In 2005, a court convicted Khodorkovsky and his business associate, Platon Lebedev, on charges of fraud and tax evasion, handing them eight-year prison terms. The European Court of Human Rights ruled in 2013 that there was not enough evidence to prove charges were brought only for political reasons, but it also acknowledged that some officials “had their own reasons to push” for Khodorkovsky’s prosecution. The court also found, among other flaws in the case, that the authorities pressured Khodorkovsky’s lawyers.

In 2007, the state pressed new theft and embezzlement charges against Khodorkovsky and Lebedev, just as they approached eligibility for parole. They were convicted in 2010, in a trial that was a terrible blow to the rule of law in Russia, and sentenced to 14 years, to run simultaneously with their 2005 sentence.

Few within and beyond Russia expressed any doubt that the second set of charges was politically motivated.

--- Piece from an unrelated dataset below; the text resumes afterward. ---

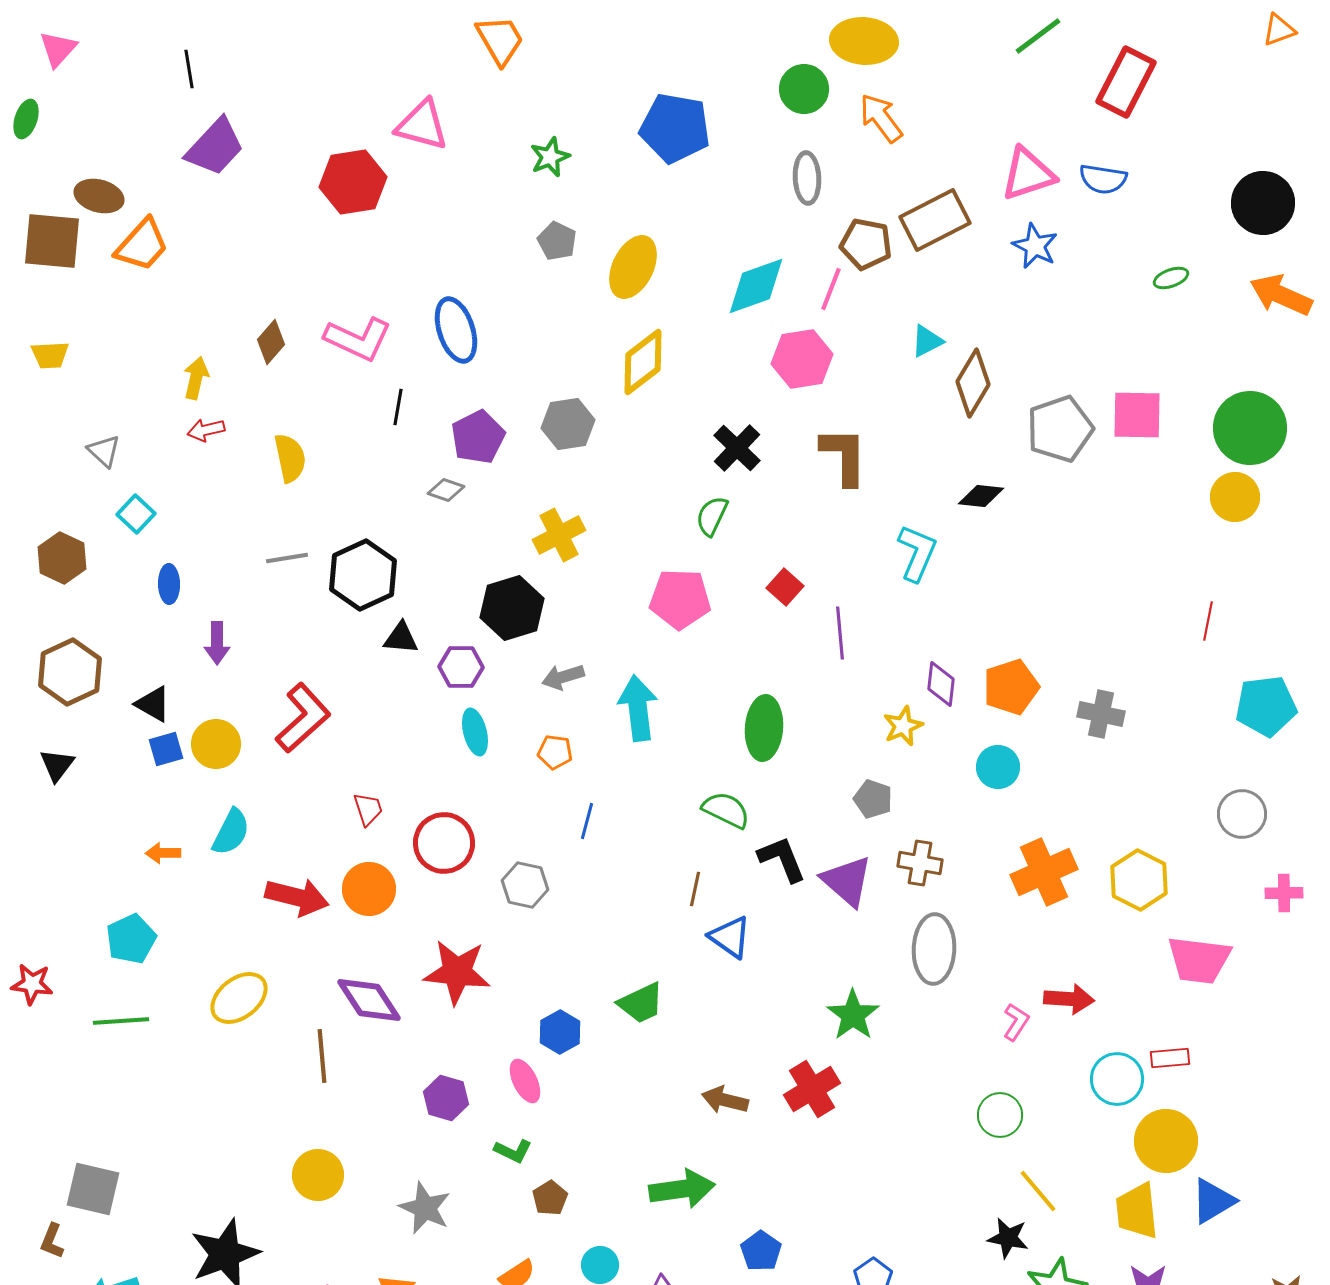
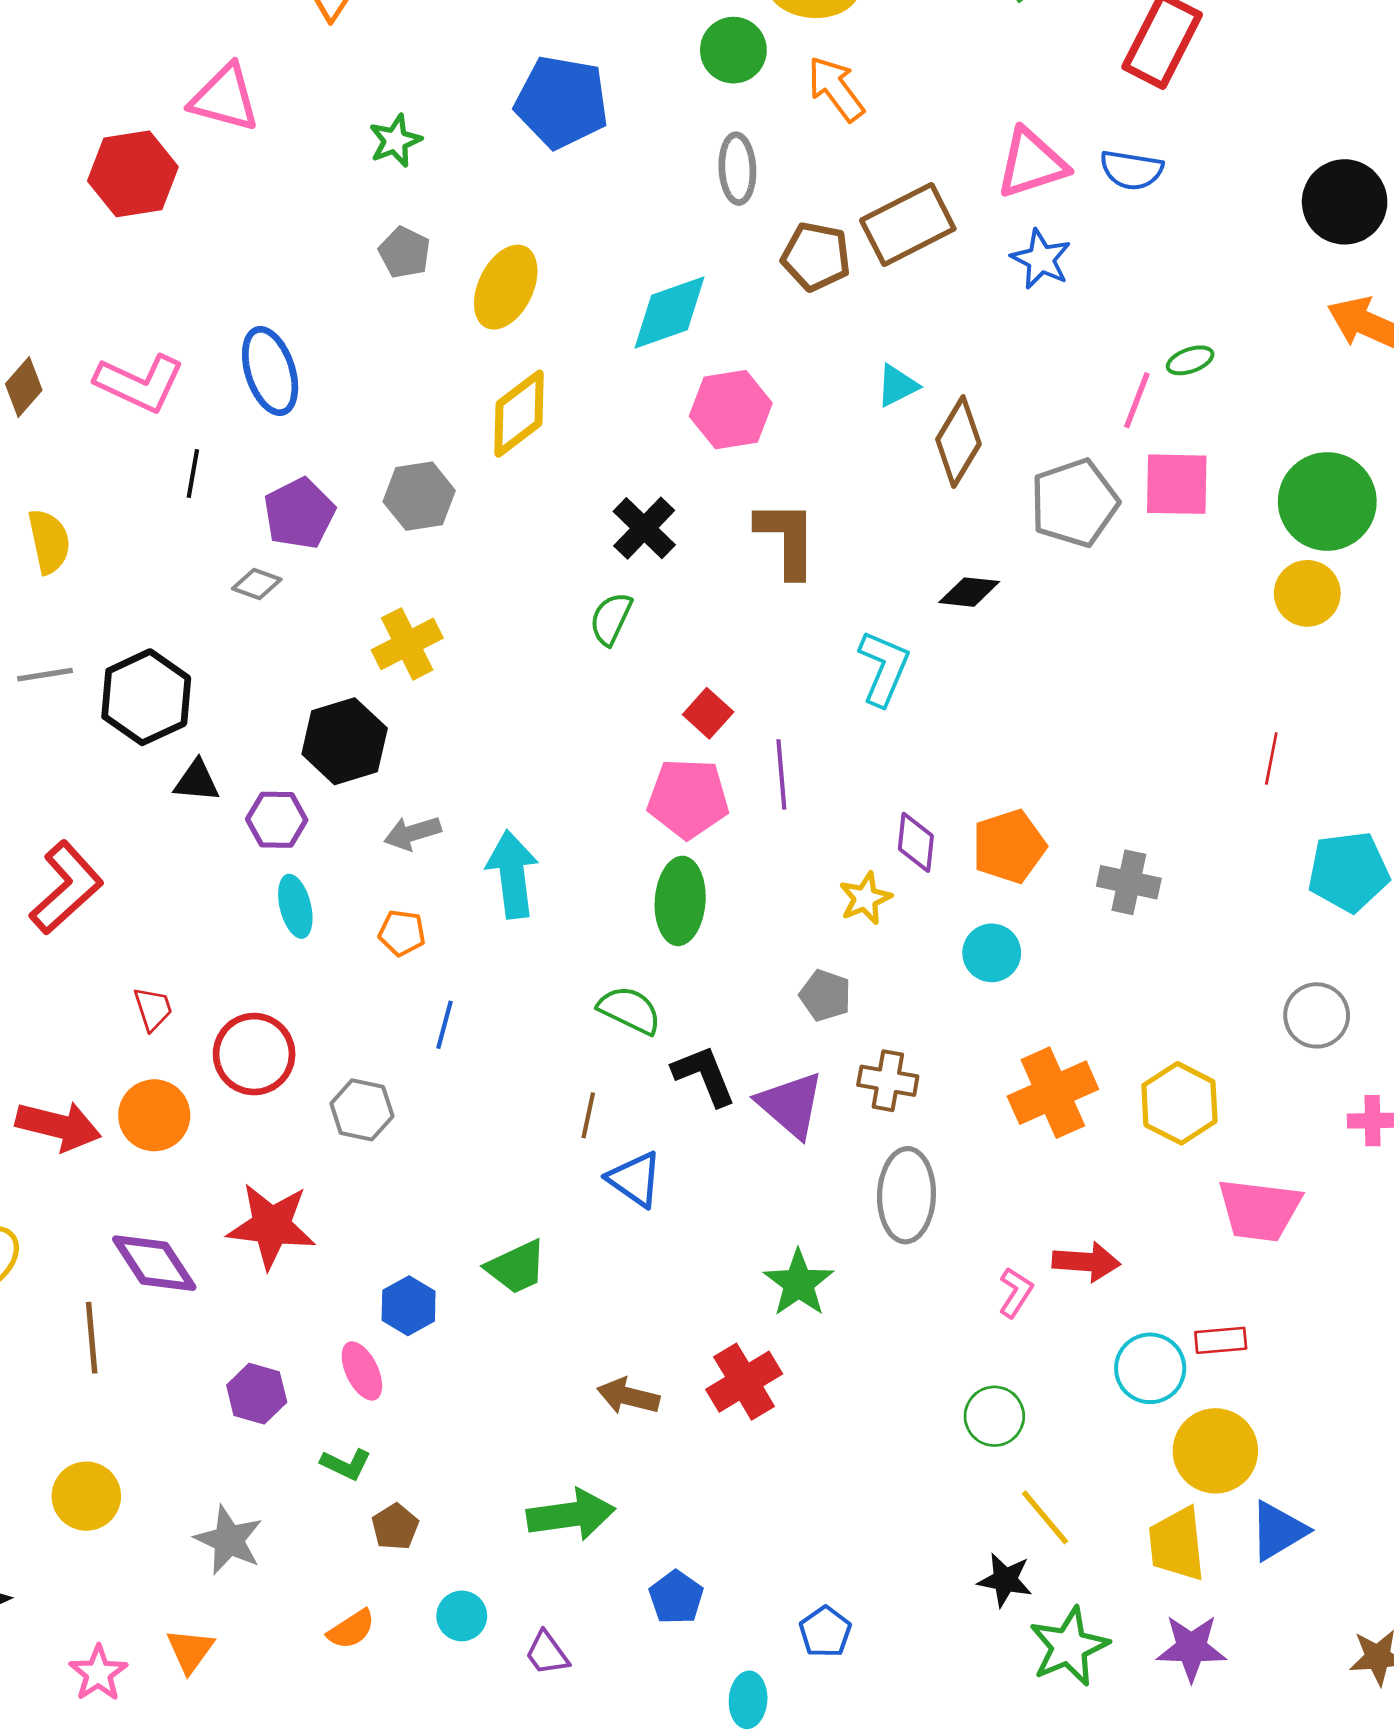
green ellipse: (1171, 278) -> (1190, 360), moved
pink line: (831, 289) -> (1137, 400), moved
pink pentagon: (680, 599) -> (688, 798), moved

There were serious flaws in the charges, allegations that the court tolerated serious procedural errors, and evidence suggesting that government investigators engaged in intimidation, harassment, beating, and denial of necessary medical treatment to witnesses and defense attorneys.

Ten years ago, Khodorkovsky’s arrest and prosecution came just as the Kremlin started dismantling checks and balances on central executive power, including the independent broadcast media, liberal parliamentary opposition, and direct election of regional governors, and, eventually, NGOs. Now, after a lull during the Medvedev interregnum, a new crackdown seeks to lay waste to Russia’s civil society, with demonization of NGOs, new restrictions on public demonstrations, arrests of activists, re-criminalization of libel, and a smear campaign against government critics that eerily echoesthe Soviet past.

After several rounds of appeals, their prison terms for the 2010 charges were reduced by three years, making Khodorkovsky due for release in August, and Lebedev, in May 2014. But even if they were released immediately, the dark cloud that has hung over this case – and now over much of Russia – would not be lifted.